Еще тирэ – и еще подлиннее: в целые десять лет. 14-ое мая 1937 г., пятница. Спускаемся с Муром, тем, двухгодовалым, ныне двенадцатилетним, к нашему метро Mairie-d'Jssy и приблизительно у лавки Provence он – мне, верней – себе:
– А American Sunday это ведь ихнее Dimanche Illustre![228 - Иллюстрированный воскресный выпуск (фр.).]
– А что значит – Holiday?
– Свободный день, вообще – каникулы.
– Это значит – праздник. Так звали женщину, которую я больше всех женщин на свете любила. А может быть – больше всех. Я думаю – больше всего. Сонечка Голлидэй. Вот, Мур, тебе бы такую жену!
Он, возмущенно: – Ма-ама!
– Я не говорю: эту жену, она уже теперь немолодая, она была года на три моложе меня.
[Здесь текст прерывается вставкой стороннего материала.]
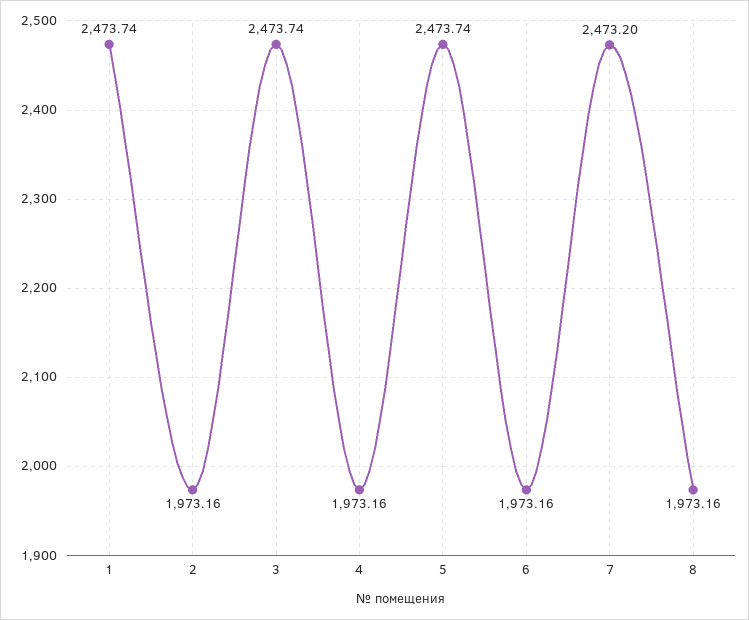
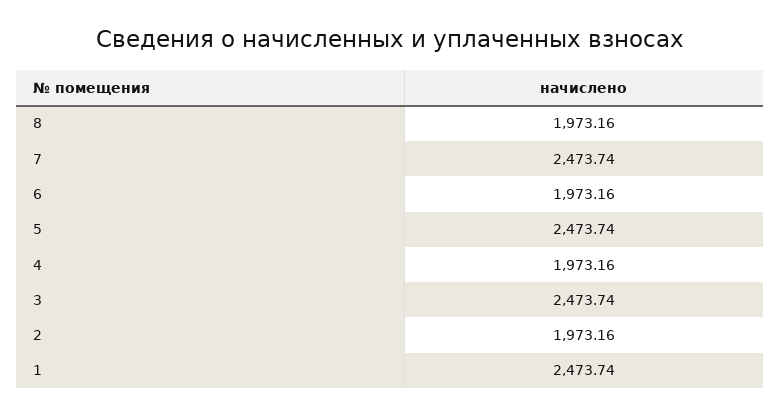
  {
    "1": 2473.74,
    "2": 1973.16,
    "3": 2473.74,
    "4": 1973.16,
    "5": 2473.74,
    "6": 1973.16,
-   "7": 2473.2,
+   "7": 2473.74,
    "8": 1973.16
  }

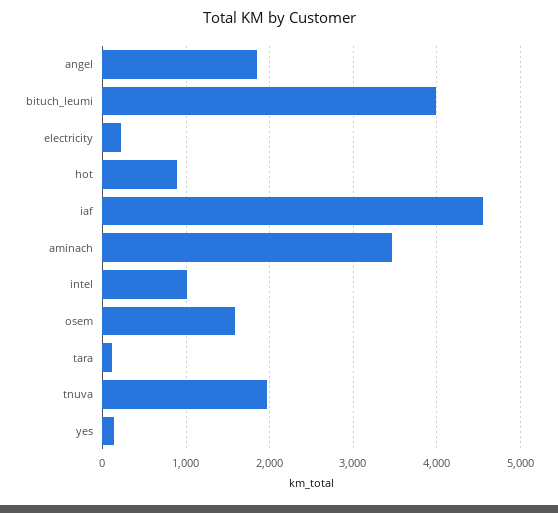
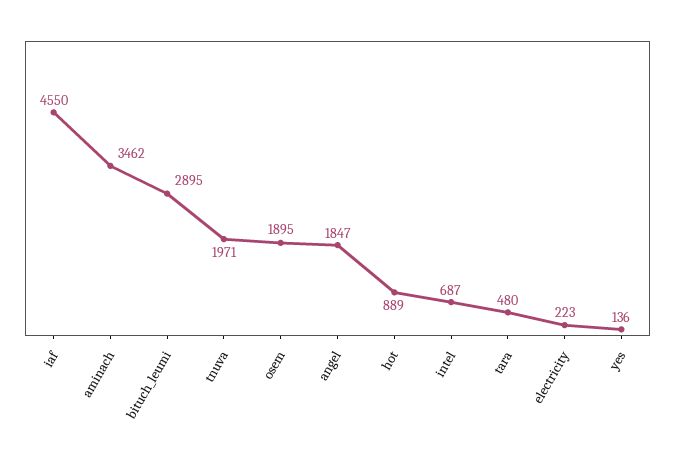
  {
    "angel": 1847,
-   "bituch_leumi": 4000,
+   "bituch_leumi": 2895,
    "electricity": 223,
    "hot": 889,
    "iaf": 4550,
    "aminach": 3462,
-   "intel": 1000,
+   "intel": 687,
-   "osem": 1600,
+   "osem": 1895,
-   "tara": 100,
+   "tara": 480,
    "tnuva": 1971,
    "yes": 136
  }

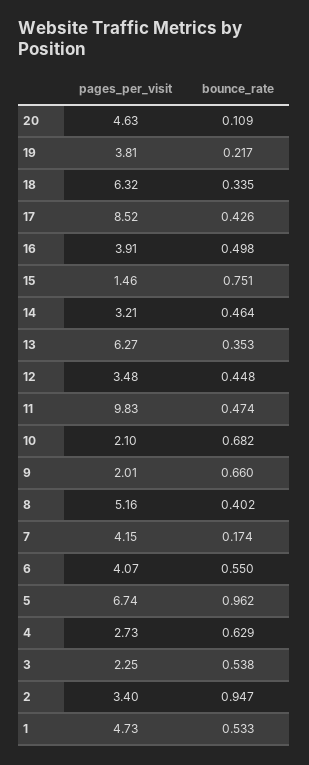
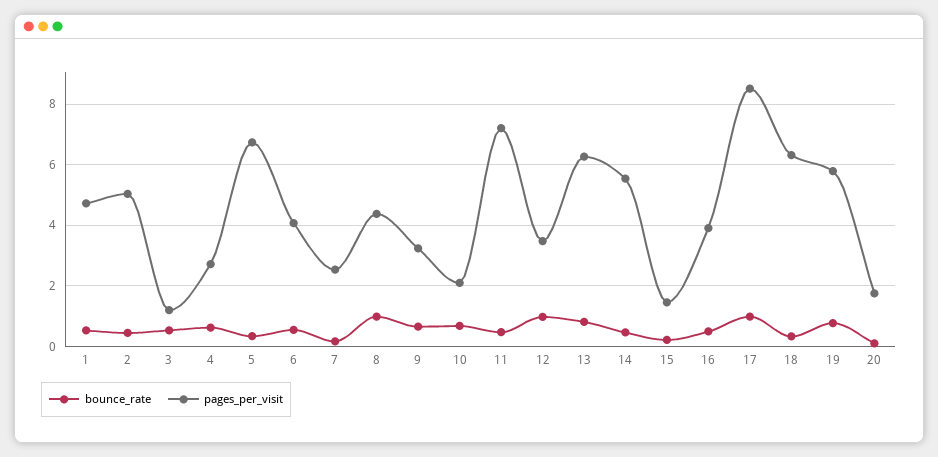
  {
    "pages_per_visit": {
-     "20": 4.63,
+     "20": 1.8,
-     "19": 3.81,
+     "19": 5.8,
      "18": 6.32,
      "17": 8.52,
      "16": 3.91,
      "15": 1.46,
-     "14": 3.21,
+     "14": 5.6,
      "13": 6.27,
      "12": 3.48,
-     "11": 9.83,
+     "11": 7.2,
      "10": 2.1,
-     "9": 2.01,
+     "9": 3.2,
-     "8": 5.16,
+     "8": 4.4,
-     "7": 4.15,
+     "7": 2.6,
      "6": 4.07,
      "5": 6.74,
      "4": 2.73,
-     "3": 2.25,
+     "3": 1.2,
-     "2": 3.4,
+     "2": 5,
      "1": 4.73
    },
    "bounce_rate": {
      "20": 0.109,
-     "19": 0.217,
+     "19": 0.8,
      "18": 0.335,
-     "17": 0.426,
+     "17": 1,
      "16": 0.498,
-     "15": 0.751,
+     "15": 0.2,
      "14": 0.464,
-     "13": 0.353,
+     "13": 0.8,
-     "12": 0.448,
+     "12": 1,
      "11": 0.474,
      "10": 0.682,
      "9": 0.66,
-     "8": 0.402,
+     "8": 1,
      "7": 0.174,
      "6": 0.55,
-     "5": 0.962,
+     "5": 0.4,
      "4": 0.629,
      "3": 0.538,
-     "2": 0.947,
+     "2": 0.4,
      "1": 0.533
    }
  }

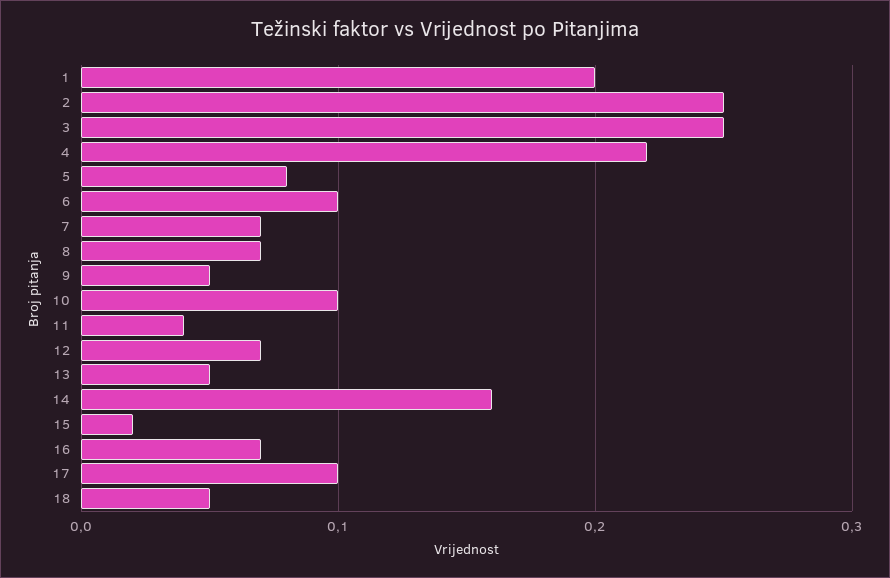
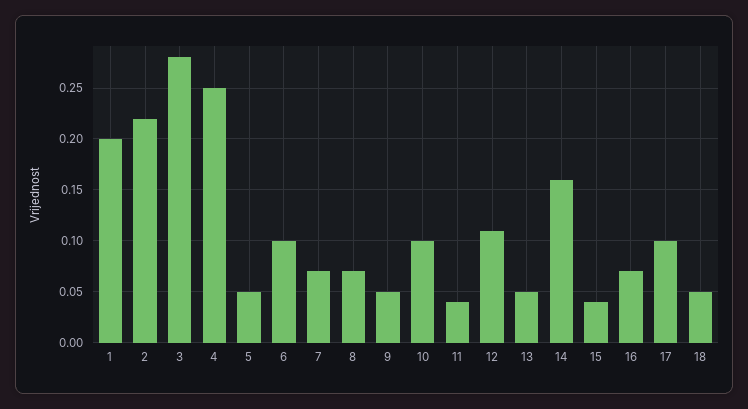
  {
    "1": 0.2,
-   "2": 0.25,
+   "2": 0.22,
-   "3": 0.25,
+   "3": 0.28,
-   "4": 0.22,
+   "4": 0.25,
-   "5": 0.08,
+   "5": 0.05,
    "6": 0.1,
    "7": 0.07,
    "8": 0.07,
    "9": 0.05,
    "10": 0.1,
    "11": 0.04,
-   "12": 0.07,
+   "12": 0.11,
    "13": 0.05,
    "14": 0.16,
-   "15": 0.02,
+   "15": 0.04,
    "16": 0.07,
    "17": 0.1,
    "18": 0.05
  }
– Я не хочу жениться на старухе! Я вообще не хочу жениться.
– Дурак. Я не говорю: на Сонечке Голлидэй, а на такой, как Сонечка. Впрочем – таких нет, так что ты можешь успокоиться – и вообще никто ее не достоин.
– Мама! Я ведь ее не знаю, вы говорите о чем-то, что вы знаете, – вы конечно можете мне рассказать…
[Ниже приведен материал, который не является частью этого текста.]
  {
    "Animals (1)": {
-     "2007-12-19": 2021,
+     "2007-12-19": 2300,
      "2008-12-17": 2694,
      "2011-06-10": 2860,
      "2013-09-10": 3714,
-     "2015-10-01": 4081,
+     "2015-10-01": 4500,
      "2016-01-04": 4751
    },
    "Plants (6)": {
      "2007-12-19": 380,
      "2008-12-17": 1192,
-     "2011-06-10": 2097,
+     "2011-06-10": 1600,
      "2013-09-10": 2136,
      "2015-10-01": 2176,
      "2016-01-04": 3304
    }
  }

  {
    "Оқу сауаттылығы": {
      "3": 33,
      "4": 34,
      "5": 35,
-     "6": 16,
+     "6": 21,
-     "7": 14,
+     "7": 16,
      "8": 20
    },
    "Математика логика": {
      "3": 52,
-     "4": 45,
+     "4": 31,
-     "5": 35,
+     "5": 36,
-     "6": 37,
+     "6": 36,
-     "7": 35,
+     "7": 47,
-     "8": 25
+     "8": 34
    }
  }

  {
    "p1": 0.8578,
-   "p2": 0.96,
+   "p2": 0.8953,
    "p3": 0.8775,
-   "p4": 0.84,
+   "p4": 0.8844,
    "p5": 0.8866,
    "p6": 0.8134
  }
– Но тебе ведь – неинтересно…
(Он, думая о ждущем его на углу бульвара Raspail газетном киоске с американскими Микэями:)
– Нет, очень интересно…
– Мур, она была маленькая девочка, и, – ища слова, – и настоящий чертенок! У нее были две длинных, длинных темных косы… (У Мура – невольная гримаса: «au temps des cheveux et des chevaux»)[229 - Во времена кос и лошадей (фр.).] …и она была такая маленькая… куда меньше тебя (гримаса увеличивается) – потому что ты уже больше меня… (соблазняя) и такая храбрая: она обед носила юнкерам под выстрелами в Храм Христа Спасителя…
– А почему эти юнкера в церкви обедали?
– Не важно. Важно, что под выстрелами. Ей я на прощанье сказала: – Сонечка, что бы со мной ни было, пока вы есть – все хорошо. Она была самое красивое, что я когда-либо в жизни видела, самое сладкое, что я когда-либо в жизни ела… (Мур: – Фу, мама!) Она мне писала письма, и в одном письме, последнем: – Марина! Как я люблю ваши руки, которые должны быть только целуемы, а они двигают шкафы и подымают пуды…
– Ну, это уж – романтизм! Почему – целуемы?
– Потому что… потому что… (prenant l'offensive)[230 - Принимая наступательный тон (фр.).] – а что ты имеешь на это возразить?
– Ничего, но если бы она например написала (запинка, ищет)… которые должны только нюхать цветы…
И поняв, сам первый смущенно смеется.
– Да, да, Мур, на каждом пальце по две ноздри! Сколько всего будет ноздрей, Мур?